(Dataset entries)

+===+

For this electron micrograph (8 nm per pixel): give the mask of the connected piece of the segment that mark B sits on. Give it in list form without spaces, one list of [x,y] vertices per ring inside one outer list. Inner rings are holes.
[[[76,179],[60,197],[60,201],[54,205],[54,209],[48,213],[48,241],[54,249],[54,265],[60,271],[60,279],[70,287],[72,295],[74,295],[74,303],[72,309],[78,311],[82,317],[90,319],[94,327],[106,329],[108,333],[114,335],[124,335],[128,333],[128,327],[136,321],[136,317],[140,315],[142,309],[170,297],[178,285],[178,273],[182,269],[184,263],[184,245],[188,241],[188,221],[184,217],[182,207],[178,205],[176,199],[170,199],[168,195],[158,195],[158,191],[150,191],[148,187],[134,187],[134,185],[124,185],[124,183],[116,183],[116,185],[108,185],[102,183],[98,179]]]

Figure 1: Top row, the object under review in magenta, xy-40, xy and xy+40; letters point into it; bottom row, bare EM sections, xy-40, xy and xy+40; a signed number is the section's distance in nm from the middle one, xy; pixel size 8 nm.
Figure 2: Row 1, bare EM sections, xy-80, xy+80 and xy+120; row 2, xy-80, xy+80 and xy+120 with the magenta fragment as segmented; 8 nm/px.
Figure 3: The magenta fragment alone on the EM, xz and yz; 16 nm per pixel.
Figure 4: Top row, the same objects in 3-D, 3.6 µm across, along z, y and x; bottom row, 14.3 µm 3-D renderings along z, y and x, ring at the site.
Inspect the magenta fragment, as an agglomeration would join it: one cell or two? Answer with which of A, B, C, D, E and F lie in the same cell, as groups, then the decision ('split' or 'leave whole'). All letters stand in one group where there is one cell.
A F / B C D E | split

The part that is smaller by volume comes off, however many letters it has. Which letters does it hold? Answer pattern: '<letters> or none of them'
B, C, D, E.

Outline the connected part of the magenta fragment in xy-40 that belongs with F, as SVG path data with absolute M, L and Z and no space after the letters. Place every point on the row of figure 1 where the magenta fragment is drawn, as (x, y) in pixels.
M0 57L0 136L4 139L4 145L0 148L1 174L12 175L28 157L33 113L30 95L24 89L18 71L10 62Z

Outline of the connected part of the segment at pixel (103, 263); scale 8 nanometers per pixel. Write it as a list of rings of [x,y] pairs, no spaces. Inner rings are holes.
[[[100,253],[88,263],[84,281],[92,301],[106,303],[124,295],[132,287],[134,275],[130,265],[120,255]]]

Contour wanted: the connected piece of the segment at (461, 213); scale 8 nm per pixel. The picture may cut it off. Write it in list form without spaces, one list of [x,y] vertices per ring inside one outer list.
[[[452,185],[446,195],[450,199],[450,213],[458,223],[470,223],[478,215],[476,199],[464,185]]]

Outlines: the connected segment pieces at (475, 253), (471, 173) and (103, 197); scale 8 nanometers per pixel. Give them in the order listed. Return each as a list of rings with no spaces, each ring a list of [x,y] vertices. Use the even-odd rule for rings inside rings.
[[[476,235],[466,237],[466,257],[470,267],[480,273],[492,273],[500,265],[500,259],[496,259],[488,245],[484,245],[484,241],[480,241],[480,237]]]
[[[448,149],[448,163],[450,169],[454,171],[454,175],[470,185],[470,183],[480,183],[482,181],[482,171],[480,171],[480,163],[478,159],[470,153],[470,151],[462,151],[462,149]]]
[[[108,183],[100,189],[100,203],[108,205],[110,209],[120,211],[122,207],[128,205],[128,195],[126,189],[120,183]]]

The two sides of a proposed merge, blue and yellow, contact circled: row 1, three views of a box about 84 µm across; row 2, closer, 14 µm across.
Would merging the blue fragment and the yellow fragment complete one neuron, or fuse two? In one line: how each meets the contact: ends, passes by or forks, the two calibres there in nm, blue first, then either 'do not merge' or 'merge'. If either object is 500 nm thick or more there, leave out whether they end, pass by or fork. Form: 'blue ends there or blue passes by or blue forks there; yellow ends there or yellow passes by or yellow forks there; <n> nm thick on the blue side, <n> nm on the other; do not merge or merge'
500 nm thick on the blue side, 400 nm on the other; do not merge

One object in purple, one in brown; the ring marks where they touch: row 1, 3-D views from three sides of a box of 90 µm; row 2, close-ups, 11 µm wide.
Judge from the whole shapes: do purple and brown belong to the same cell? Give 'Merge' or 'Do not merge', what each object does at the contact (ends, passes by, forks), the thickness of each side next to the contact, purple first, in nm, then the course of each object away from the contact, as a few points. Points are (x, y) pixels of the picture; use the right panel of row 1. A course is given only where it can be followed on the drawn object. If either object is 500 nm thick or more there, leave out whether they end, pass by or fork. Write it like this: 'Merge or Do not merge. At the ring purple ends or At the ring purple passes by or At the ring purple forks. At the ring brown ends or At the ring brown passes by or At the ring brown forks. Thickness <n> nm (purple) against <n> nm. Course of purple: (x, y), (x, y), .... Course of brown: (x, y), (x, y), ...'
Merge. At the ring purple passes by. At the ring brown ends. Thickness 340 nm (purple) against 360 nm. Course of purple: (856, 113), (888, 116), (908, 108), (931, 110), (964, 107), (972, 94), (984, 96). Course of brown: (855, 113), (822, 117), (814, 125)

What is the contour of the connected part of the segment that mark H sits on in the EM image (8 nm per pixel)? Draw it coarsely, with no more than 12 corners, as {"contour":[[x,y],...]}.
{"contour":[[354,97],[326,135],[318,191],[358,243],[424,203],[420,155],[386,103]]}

+===+

-- Task to carry out --
All lines above with the word "across" need to be reported.

-- Task solution --
Figure 4: Top row, the same objects in 3-D, 3.6 µm across, along z, y and x; bottom row, 14.3 µm 3-D renderings along z, y and x, ring at the site.
The two sides of a proposed merge, blue and yellow, contact circled: row 1, three views of a box about 84 µm across; row 2, closer, 14 µm across.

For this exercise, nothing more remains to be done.